::: DATASET ENTRIES

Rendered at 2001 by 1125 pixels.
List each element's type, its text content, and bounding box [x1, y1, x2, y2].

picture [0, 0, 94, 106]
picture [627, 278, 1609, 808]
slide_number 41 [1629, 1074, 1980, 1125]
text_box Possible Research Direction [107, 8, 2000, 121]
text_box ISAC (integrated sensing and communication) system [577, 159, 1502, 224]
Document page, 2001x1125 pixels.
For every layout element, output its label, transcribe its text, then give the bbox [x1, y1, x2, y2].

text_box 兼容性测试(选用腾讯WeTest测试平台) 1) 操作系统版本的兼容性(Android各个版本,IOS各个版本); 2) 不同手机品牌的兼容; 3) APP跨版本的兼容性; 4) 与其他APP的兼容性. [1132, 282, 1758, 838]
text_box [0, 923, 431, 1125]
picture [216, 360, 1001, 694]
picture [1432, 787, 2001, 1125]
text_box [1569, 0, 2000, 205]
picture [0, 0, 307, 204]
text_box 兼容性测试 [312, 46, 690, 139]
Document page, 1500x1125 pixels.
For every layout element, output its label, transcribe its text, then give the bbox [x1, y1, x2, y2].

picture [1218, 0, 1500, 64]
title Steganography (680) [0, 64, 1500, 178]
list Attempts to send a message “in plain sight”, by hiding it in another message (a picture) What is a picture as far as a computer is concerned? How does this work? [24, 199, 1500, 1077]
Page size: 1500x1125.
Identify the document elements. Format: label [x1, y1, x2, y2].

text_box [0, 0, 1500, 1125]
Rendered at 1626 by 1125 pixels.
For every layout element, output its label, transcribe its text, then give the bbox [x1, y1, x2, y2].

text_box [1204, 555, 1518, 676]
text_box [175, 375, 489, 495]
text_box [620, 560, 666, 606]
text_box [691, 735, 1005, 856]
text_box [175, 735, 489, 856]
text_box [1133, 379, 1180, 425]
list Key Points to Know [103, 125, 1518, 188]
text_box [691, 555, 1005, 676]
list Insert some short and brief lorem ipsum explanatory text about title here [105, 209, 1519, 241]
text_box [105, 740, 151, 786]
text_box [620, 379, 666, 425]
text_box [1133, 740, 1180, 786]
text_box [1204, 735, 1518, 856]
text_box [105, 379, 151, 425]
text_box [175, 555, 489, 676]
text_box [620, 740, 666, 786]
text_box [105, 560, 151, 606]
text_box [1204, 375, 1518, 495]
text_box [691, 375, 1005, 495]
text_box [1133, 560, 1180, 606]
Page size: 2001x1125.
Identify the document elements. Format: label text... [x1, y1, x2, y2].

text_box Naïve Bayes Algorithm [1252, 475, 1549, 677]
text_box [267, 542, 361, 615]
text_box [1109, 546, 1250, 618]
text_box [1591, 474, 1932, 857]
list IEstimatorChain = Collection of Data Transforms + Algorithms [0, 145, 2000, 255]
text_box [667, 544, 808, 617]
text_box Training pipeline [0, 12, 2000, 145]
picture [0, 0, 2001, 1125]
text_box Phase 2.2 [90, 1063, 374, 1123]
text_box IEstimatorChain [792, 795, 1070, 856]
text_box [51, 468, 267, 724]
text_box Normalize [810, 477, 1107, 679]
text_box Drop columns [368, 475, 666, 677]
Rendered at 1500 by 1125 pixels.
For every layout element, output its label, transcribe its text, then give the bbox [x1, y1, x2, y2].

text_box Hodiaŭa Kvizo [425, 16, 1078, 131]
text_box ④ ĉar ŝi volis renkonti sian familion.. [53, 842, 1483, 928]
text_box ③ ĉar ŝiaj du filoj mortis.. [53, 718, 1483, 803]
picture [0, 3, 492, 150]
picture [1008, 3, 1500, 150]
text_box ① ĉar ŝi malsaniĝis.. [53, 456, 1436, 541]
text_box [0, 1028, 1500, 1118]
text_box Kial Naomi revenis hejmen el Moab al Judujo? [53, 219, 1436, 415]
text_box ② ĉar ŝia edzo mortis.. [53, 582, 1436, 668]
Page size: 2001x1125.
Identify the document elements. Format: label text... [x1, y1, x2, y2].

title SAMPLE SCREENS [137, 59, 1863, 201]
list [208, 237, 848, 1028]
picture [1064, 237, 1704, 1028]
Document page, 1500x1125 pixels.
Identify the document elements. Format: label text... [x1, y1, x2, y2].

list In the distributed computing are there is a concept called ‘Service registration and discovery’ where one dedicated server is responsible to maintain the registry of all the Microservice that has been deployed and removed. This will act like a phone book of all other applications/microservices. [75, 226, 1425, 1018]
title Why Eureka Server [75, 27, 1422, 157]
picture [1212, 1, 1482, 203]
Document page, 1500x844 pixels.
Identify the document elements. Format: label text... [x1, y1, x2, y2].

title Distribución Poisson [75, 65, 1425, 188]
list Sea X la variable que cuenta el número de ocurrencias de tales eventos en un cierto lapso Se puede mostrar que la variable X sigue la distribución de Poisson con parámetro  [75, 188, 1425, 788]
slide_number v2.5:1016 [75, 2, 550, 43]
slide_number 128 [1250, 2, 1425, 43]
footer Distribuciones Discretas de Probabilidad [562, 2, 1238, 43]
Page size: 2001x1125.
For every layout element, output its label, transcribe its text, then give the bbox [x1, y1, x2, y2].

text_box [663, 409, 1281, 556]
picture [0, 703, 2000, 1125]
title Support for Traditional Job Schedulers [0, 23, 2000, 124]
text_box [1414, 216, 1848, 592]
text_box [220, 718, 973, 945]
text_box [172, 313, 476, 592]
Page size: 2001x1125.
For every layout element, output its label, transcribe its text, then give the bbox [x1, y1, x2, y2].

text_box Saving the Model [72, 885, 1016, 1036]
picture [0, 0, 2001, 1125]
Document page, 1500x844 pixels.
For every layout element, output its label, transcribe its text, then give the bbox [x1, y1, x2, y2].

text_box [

::::::

DIRECTIONS FOR THIS TASK
Please return the lines above that run from the line containing "text_box [691, 555, 1005, 676]" to the line containing "Rendered at 1500 by 1125 pixels.", inclusive, exactly and with no other lines.

FINISHED EXERCISE
text_box [691, 555, 1005, 676]
list Insert some short and brief lorem ipsum explanatory text about title here [105, 209, 1519, 241]
text_box [105, 740, 151, 786]
text_box [620, 379, 666, 425]
text_box [1133, 740, 1180, 786]
text_box [1204, 735, 1518, 856]
text_box [105, 379, 151, 425]
text_box [175, 555, 489, 676]
text_box [620, 740, 666, 786]
text_box [105, 560, 151, 606]
text_box [1204, 375, 1518, 495]
text_box [691, 375, 1005, 495]
text_box [1133, 560, 1180, 606]
Page size: 2001x1125.
Identify the document elements. Format: label text... [x1, y1, x2, y2].

text_box Naïve Bayes Algorithm [1252, 475, 1549, 677]
text_box [267, 542, 361, 615]
text_box [1109, 546, 1250, 618]
text_box [1591, 474, 1932, 857]
list IEstimatorChain = Collection of Data Transforms + Algorithms [0, 145, 2000, 255]
text_box [667, 544, 808, 617]
text_box Training pipeline [0, 12, 2000, 145]
picture [0, 0, 2001, 1125]
text_box Phase 2.2 [90, 1063, 374, 1123]
text_box IEstimatorChain [792, 795, 1070, 856]
text_box [51, 468, 267, 724]
text_box Normalize [810, 477, 1107, 679]
text_box Drop columns [368, 475, 666, 677]
Rendered at 1500 by 1125 pixels.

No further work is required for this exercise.